Update the material from its first line up to and including the line with "scientific name: Lonicera japonica", replacing "common name" with "vernacular name" and leaving everything else unchanged.

— Records from a collection —
⁂

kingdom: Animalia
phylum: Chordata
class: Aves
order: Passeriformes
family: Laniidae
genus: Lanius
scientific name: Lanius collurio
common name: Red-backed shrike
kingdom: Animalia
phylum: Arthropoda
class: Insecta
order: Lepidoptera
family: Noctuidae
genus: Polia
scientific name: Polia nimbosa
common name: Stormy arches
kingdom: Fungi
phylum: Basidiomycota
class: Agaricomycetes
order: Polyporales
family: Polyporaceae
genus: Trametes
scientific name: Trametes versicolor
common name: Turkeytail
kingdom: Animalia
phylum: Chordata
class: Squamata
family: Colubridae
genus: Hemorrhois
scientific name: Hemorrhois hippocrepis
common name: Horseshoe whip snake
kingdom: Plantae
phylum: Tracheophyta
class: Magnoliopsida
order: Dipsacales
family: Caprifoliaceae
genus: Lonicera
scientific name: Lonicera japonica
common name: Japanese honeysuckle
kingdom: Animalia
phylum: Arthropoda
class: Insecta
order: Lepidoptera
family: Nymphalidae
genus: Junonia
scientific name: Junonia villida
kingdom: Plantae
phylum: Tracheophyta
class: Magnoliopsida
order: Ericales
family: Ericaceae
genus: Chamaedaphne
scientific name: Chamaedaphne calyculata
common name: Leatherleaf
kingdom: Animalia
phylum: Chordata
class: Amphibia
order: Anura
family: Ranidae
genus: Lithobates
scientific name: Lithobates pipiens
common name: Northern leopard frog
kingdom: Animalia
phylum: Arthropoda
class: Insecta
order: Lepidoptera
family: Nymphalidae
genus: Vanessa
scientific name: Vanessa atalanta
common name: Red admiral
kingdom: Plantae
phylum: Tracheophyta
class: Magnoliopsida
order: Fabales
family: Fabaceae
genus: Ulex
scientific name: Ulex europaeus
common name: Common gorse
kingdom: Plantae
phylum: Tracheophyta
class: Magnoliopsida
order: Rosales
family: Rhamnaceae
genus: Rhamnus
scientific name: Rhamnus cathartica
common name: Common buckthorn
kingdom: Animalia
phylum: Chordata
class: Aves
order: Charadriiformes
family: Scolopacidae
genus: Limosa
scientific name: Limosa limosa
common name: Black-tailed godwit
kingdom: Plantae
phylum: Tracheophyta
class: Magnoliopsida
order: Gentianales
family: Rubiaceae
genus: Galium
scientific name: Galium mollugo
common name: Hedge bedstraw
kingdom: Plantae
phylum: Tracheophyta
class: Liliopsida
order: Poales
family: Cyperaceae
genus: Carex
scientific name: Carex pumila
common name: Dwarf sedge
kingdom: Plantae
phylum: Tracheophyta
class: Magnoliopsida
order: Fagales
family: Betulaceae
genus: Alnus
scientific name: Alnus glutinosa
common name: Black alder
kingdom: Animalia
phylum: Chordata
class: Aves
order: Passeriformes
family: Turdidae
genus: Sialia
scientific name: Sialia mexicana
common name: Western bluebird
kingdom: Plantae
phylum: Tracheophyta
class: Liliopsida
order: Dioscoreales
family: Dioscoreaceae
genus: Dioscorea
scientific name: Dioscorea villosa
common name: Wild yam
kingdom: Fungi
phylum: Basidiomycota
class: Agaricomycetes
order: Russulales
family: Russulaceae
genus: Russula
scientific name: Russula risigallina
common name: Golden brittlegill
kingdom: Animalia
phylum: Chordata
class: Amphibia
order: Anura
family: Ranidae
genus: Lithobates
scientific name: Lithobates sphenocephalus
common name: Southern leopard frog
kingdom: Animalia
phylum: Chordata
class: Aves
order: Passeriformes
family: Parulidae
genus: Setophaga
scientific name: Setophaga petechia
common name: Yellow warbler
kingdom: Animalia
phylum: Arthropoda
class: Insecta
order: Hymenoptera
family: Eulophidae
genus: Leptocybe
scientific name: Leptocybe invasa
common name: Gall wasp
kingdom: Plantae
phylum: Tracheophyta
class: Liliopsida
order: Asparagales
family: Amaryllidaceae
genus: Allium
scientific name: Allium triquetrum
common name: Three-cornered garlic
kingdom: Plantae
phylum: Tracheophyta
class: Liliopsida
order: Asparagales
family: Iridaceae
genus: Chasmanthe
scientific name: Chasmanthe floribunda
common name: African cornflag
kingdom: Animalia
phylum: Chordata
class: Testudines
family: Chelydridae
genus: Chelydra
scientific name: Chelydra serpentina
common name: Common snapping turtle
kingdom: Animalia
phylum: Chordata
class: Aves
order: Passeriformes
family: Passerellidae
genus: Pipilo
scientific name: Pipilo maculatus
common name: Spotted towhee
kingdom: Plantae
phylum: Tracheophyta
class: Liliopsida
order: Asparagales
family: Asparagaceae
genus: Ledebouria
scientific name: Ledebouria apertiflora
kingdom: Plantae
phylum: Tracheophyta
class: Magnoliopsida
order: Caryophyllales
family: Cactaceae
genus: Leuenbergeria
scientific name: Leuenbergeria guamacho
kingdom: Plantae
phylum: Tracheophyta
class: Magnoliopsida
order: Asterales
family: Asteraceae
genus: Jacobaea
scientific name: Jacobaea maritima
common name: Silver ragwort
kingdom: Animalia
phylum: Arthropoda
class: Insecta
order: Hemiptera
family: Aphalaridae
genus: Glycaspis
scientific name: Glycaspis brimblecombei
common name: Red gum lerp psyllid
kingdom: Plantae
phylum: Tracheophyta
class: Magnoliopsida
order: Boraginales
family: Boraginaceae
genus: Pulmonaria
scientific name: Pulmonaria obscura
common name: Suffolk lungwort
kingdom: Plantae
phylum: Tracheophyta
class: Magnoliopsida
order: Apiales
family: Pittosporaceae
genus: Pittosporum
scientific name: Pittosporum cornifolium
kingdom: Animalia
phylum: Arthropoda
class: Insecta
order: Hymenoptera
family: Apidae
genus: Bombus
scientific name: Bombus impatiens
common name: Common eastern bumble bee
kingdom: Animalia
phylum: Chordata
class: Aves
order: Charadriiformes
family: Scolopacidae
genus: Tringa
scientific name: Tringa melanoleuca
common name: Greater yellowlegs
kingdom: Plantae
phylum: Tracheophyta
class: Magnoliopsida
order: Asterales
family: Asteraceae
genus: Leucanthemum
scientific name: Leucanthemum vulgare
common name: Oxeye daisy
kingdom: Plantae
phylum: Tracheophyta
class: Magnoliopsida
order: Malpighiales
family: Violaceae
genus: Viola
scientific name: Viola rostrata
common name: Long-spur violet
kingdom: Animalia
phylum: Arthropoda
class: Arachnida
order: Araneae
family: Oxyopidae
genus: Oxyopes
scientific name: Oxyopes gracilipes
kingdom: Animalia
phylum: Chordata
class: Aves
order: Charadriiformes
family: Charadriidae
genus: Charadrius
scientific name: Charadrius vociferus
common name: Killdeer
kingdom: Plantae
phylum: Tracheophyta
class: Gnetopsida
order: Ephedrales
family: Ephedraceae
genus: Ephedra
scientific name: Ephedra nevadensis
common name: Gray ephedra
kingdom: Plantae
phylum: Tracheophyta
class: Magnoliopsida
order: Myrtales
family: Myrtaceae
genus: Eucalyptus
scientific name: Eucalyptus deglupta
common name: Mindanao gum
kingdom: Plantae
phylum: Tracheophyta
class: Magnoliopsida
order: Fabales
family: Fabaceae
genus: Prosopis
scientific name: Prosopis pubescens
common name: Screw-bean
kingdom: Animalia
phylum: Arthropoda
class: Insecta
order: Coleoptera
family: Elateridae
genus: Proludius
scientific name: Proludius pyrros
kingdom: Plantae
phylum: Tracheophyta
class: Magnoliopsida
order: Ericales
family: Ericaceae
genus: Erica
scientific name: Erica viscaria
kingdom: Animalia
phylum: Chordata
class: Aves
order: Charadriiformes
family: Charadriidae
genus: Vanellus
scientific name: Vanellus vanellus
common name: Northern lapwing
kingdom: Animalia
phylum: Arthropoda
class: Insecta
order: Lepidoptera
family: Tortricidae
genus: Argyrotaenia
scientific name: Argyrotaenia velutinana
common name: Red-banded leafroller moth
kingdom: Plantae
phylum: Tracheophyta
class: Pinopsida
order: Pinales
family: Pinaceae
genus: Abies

⁂

— Task response —
kingdom: Animalia
phylum: Chordata
class: Aves
order: Passeriformes
family: Laniidae
genus: Lanius
scientific name: Lanius collurio
vernacular name: Red-backed shrike
kingdom: Animalia
phylum: Arthropoda
class: Insecta
order: Lepidoptera
family: Noctuidae
genus: Polia
scientific name: Polia nimbosa
vernacular name: Stormy arches
kingdom: Fungi
phylum: Basidiomycota
class: Agaricomycetes
order: Polyporales
family: Polyporaceae
genus: Trametes
scientific name: Trametes versicolor
vernacular name: Turkeytail
kingdom: Animalia
phylum: Chordata
class: Squamata
family: Colubridae
genus: Hemorrhois
scientific name: Hemorrhois hippocrepis
vernacular name: Horseshoe whip snake
kingdom: Plantae
phylum: Tracheophyta
class: Magnoliopsida
order: Dipsacales
family: Caprifoliaceae
genus: Lonicera
scientific name: Lonicera japonica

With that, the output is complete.